About Little Urswick
LITTLE URSWICK
Little Urswick from Scales RoadLittle Urswick is a distinct and separate village in its own right, one mile from Great Urswick. It has 114 dwellings, an increase of around 62 over living memory.
Known in the area for many years, when the rural villages were home to a continuity of resident families and a local dialect still prevailed, as Lile Ossick, the history of this village appears to at least equal the age of its larger neighbour, Gt Ossick.
Village Green
The centre-piece is the village green, in reality, a thin covering of soil and now well cared for grass over an extensive outcrop of Urswick Limestone Formation, which still, character-fully, presents itself through a few ‘bald’ areas on the green.
As with the local dialect, the village has lost its pub, The Swan, which neighbored the school overlooking the village green.

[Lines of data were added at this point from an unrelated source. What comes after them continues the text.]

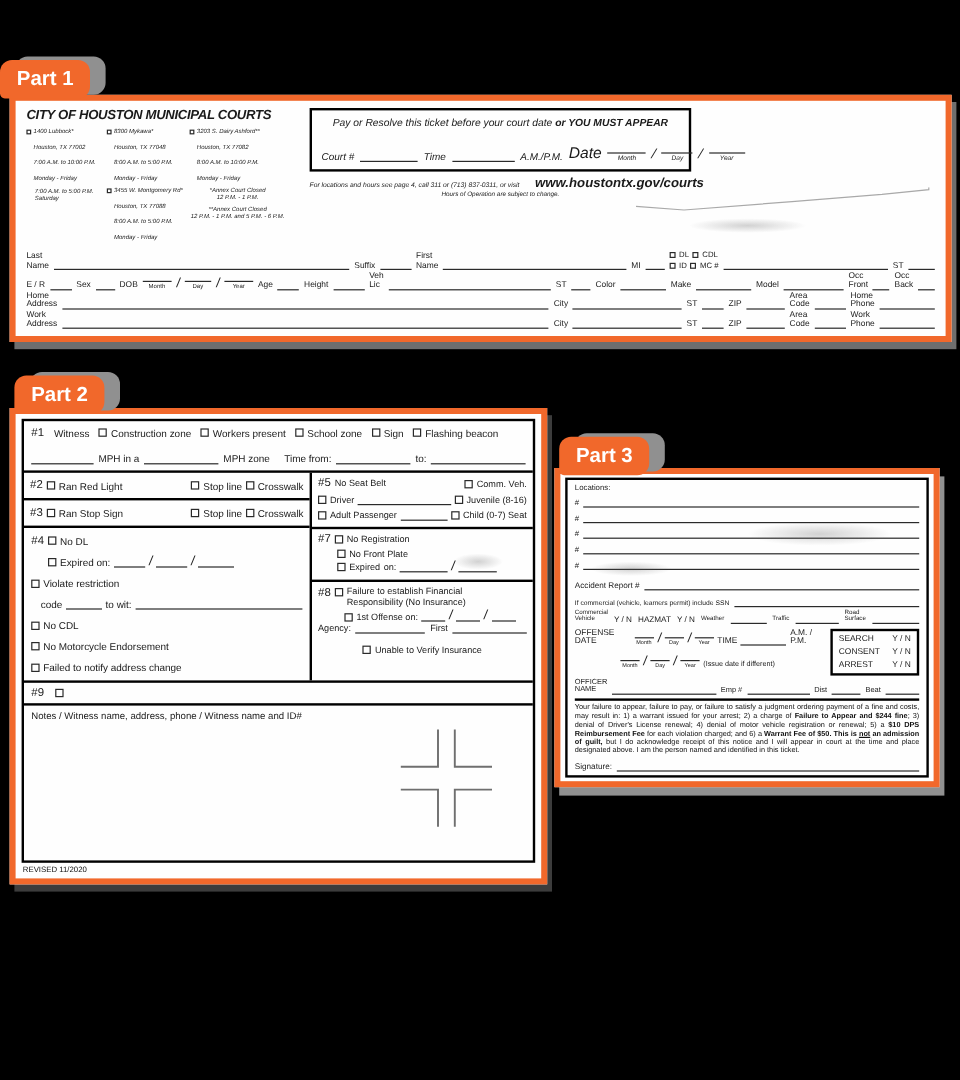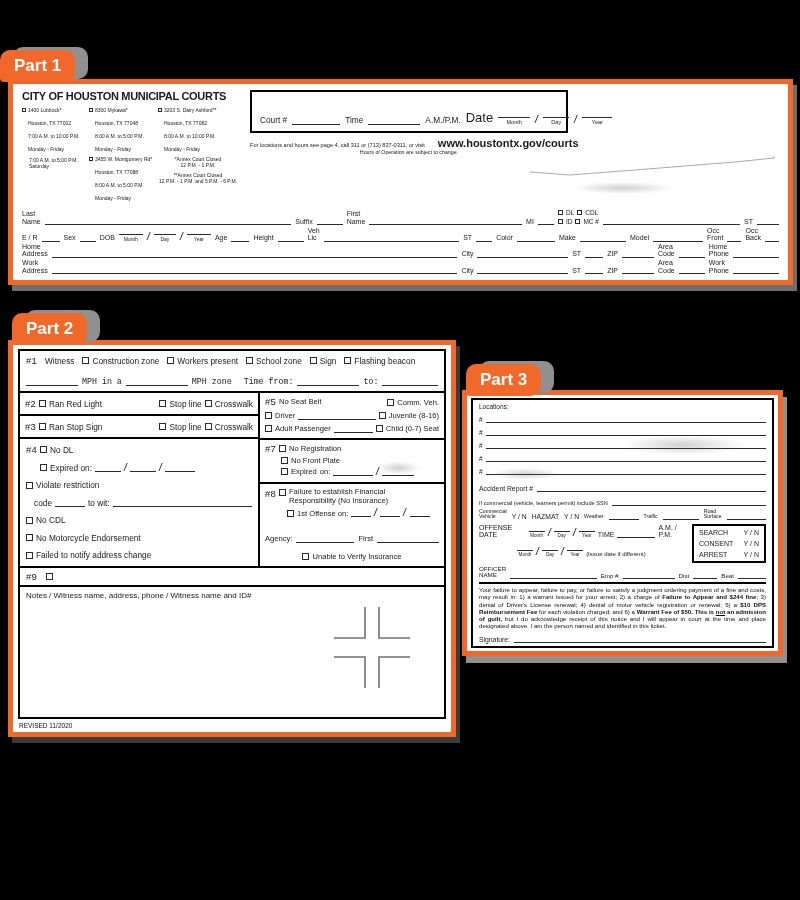--- a/index.html
+++ b/index.html
@@ -29,21 +29,21 @@
   .g   { display:flex; align-items:center; gap:3px; }
   .cb  { width:7px; height:7px; border:1px solid #2a2a2a; display:inline-block; flex:0 0 auto; background:#fff; }
   .cb.s5 { width:5px; height:5px; } .cb.s4 { width:4px; height:4px; }
   .lb  { font-size:7px; line-height:1.05; white-space:pre-line; flex:0 0 auto; }
   .slash { font-size:11px; line-height:0.9; flex:0 0 auto; transform:skewX(-8deg); }
   .dstack { display:flex; flex-direction:column; align-items:center; row-gap:1px; font-size:5px; color:#222; flex:0 0 auto; }
   .smudge { position:absolute; background:radial-gradient(closest-side, rgba(95,95,95,0.28), rgba(95,95,95,0) 75%); filter:blur(0.5px); pointer-events:none; }
 
   
   #card1 .inner { position:relative; padding:6px 9px 6px; height:100%; display:flex; flex-direction:column; }
-  .p1top { display:flex; column-gap:10px; }
+  .p1top { display:flex; column-gap:18px;font-style:italic; }
   .p1left { width:218px; flex:0 0 auto; }
   .p1title { font-size:11px; font-weight:bold; letter-spacing:-0.3px; white-space:nowrap; }
   .p1locs { display:flex; column-gap:5px; margin-top:5px; font-size:5px; line-height:1.3; }
   .loccol1 { width:62px; } .loccol2 { width:64px; } .loccol3 { width:80px; }
   .locentry { display:flex; gap:2px; margin-bottom:3px; }
   .locentry .cb { margin-top:1px; }
   .locx { white-space:pre-line; }
   .lochours2 { margin:4px 0 0 7px; white-space:pre-line; }
   .locnote { margin-top:3px; text-align:center; white-space:pre-line; }
   .paybox { border:2px solid #000; width:318px; padding:5px 8px 6px; }
@@ -57,21 +57,21 @@
   .cbgrid { display:flex; flex-direction:column; row-gap:2px; font-size:6.5px; flex:0 0 auto; }
   .cgr { display:flex; align-items:center; gap:3px; }
   .foldline { position:absolute; right:8px; top:72px; opacity:0.75; }
 
   
   #card2 .inner { padding:4px 5px 3px; height:100%; display:flex; flex-direction:column; font-size:8.3px; }
   .form2 { border:2px solid #000; flex:1; display:flex; flex-direction:column; position:relative; }
   .num { font-size:9.5px; letter-spacing:0.2px; flex:0 0 auto; }
   .sec1 { padding:4px 6px 5px; }
   .s1r1 { display:flex; align-items:center; gap:8px; }
-  .s1r2 { display:flex; align-items:flex-end; gap:4px; margin-top:11px;font-family:Liberation Mono, monospace; }
+  .s1r2 { display:flex; align-items:flex-end; gap:4px; margin-top:11px; }
   .cols { display:flex; border-top:2px solid #000; border-bottom:2px solid #000; }
   .lcol { width:240px; flex:0 0 auto; border-right:2px solid #000; display:flex; flex-direction:column; }
   .lrow { display:flex; align-items:center; justify-content:space-between; padding:5px 5px; border-bottom:2px solid #000; }
   .l4 { padding:5px 6px 6px; flex:1; display:flex; flex-direction:column; row-gap:7.5px; }
   .ind { margin-left:14px; }
   .rcol { flex:1; display:flex; flex-direction:column; font-size:7.6px; }
   .r5 { border-bottom:2px solid #000; padding:3px 5px 5px; display:flex; flex-direction:column; row-gap:4px; }
   .r5row { display:flex; align-items:flex-end; gap:3px; }
   .r7 { border-bottom:2px solid #000; padding:3px 5px 5px; display:flex; flex-direction:column; row-gap:2px; position:relative; }
   .r8 { padding:4px 5px 4px; flex:1; }
@@ -160,20 +160,21 @@
               <div class="locnote">*Annex Court Closed
 12 P.M. - 1 P.M.</div>
               <div class="locnote">**Annex Court Closed
 12 P.M. - 1 P.M. and 5 P.M. - 6 P.M.</div>
             </div>
           </div>
         </div>
 
         <div class="p1right">
           <div class="paybox">
+            <div class="pb1"><span>Pay or Resolve this ticket before your court date </span><b>or YOU MUST APPEAR</b></div>
             <div class="pbrow">
               <span class="lb" style="font-size:8.3px">Court #</span>
               <span class="bl blf" style="width:48px"></span>
               <span class="lb" style="font-size:8.3px">Time</span>
               <span class="bl blf" style="width:52px"></span>
               <span class="lb" style="font-size:8.3px">A.M./P.M.</span>
               <span class="lb" style="font-size:13px">Date</span>
               <span class="dstack">
                   <span class="bl blf" style="width:32px"></span>
                   <span>Month</span>
@@ -485,21 +486,21 @@
                 </span>
               <span class="g" style="margin:3px 0 0 22px">
                   <span class="cb"></span>
                   <span>1st Offense on:</span>
                 <span class="bl blf" style="width:20px"></span>
                   <span class="slash">/</span>
                 <span class="bl blf" style="width:20px"></span>
                   <span class="slash">/</span>
                 <span class="bl blf" style="width:20px"></span>
                 </span>
-              <div class="row" style="margin-top:16px">
+              <div class="row" style="margin-top:0">
                 <span>Agency:</span>
                 <span class="bl blf" style="width:58px"></span>
                 <span>First</span>
                 <span class="bl"></span>
               </div>
               <div class="g" style="margin-top:9px; justify-content:center">
                 <span class="cb"></span>
                   <span>Unable to Verify Insurance</span>
               </div>
             </div>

In the early 1900s the green would become the annual short term bed and breakfast accommodation for large numbers of geese brought over from Ireland and taken from village to village throughout the area to be sold to local people.
One can only imagine the noise that geese in those numbers would make, and the relief that those living around the green would feel when they moved on to another village and peace returned.

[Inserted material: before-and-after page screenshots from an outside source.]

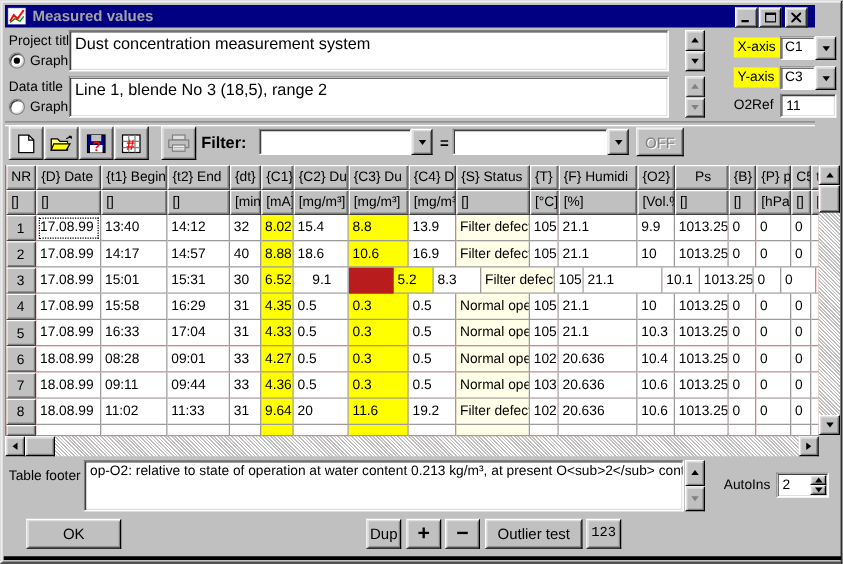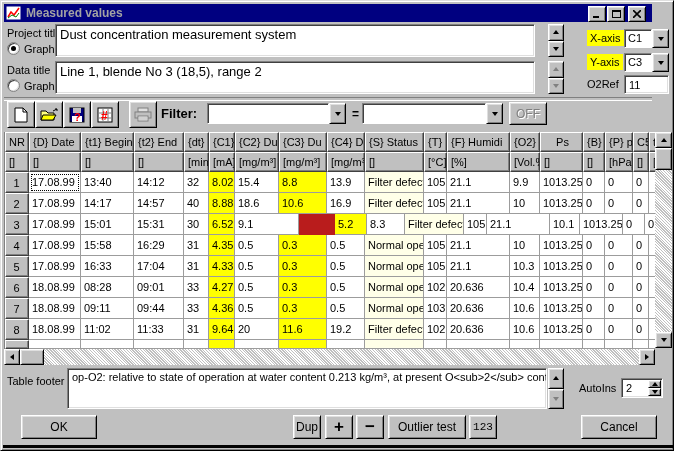--- a/index.html
+++ b/index.html
@@ -309,21 +309,21 @@
             <div class="cell" style="width: 16px;">0</div>
             <div class="cell" style="width: 12px;"></div>
           </div>
           <div class="trow">
             <div class="cell nr" style="width: 24px;">3</div>
             <div class="cell" style="width: 52px;">17.08.99</div>
             <div class="cell" style="width: 53px;">15:01</div>
             <div class="cell" style="width: 50px;">15:31</div>
             <div class="cell" style="width: 25px;">30</div>
             <div class="cell hl" style="width: 26px;">6.52</div>
-            <div class="cell" style="width: 64px;">9.1</div>
+            <div class="cell" style="width: 44px; text-align: center;">9.1</div>
             <div class="cell hl" style="width: 32px; margin-left: 36px;">5.2</div>
             <div class="cell" style="width: 38px;">8.3</div>
             <div class="cell status" style="width: 59px;">Filter defect</div>
             <div class="cell" style="width: 23px;">105</div>
             <div class="cell" style="width: 63px;">21.1</div>
             <div class="cell" style="width: 30px;">10.1</div>
             <div class="cell" style="width: 43px;">1013.25</div>
             <div class="cell" style="width: 22px;">0</div>
             <div class="cell" style="width: 28px;">0</div>
             <div class="cell" style="width: 16px;">0</div>
@@ -493,16 +493,15 @@
         </div>
     </div>
   </div>
 
   <div class="action btn" style="left:20px; width:76px;">OK</div>
   <div class="action btn" style="left:292px; width:28px;">Dup</div>
   <div class="action btn" style="left:324px; width:28px; font-size:17px; font-weight:bold;">+</div>
   <div class="action btn" style="left:355px; width:28px; font-size:17px; font-weight:bold;">−</div>
   <div class="action btn" style="left:387px; width:78px;">Outlier test</div>
   <div class="action btn" style="left:468px; width:28px; font-family:'Liberation Mono',monospace; font-size:11px;">123</div>
-  <div class="action btn" style="left:580px; width:76px;">Cancel</div>
 
   <div class="bottom-line"></div>
 </div>
 
 </body></html>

The village school around 1930
The village green was always known around the Low Furness villages as Little Urswick’s school green as it was the play area for the village school.
With a charter signed by Queen Elizabeth I and dating from 1585, there can be very few villages of the small size of Little Urswick that have, or have had, a Free Grammar School in continuous use for 409 years.
Village children performing for HM Queen Elizabeth II
On the occasion of the school’s 400th anniversary in 1985, it was visited by H.M. Queen Elizabeth II, but nine years later it was to close in favour of a modern building in Great Urswick.
The structure of the school buildings has survived as a conversion to three private dwellings, amongst which the original Free Grammar School, renamed as White Rose Cottage, identifies itself by a 1585 date stone.
Redmayne Hall, Little Urswick
As recently as fifty years ago, this village, then of around fifty dwellings, included six working farms within its boundary. These included Redmayne Hall which, whilst no longer a working farm, has been wonderfully conserved by its present owner, as the farmstead that it was, possibly dating from Elizabethan times.
Only one working farm still tentatively remains within the boundary of the village. Agriculture is still very evident throughout the parish, but is now focused on fewer units, usually operating outside of the main settlements.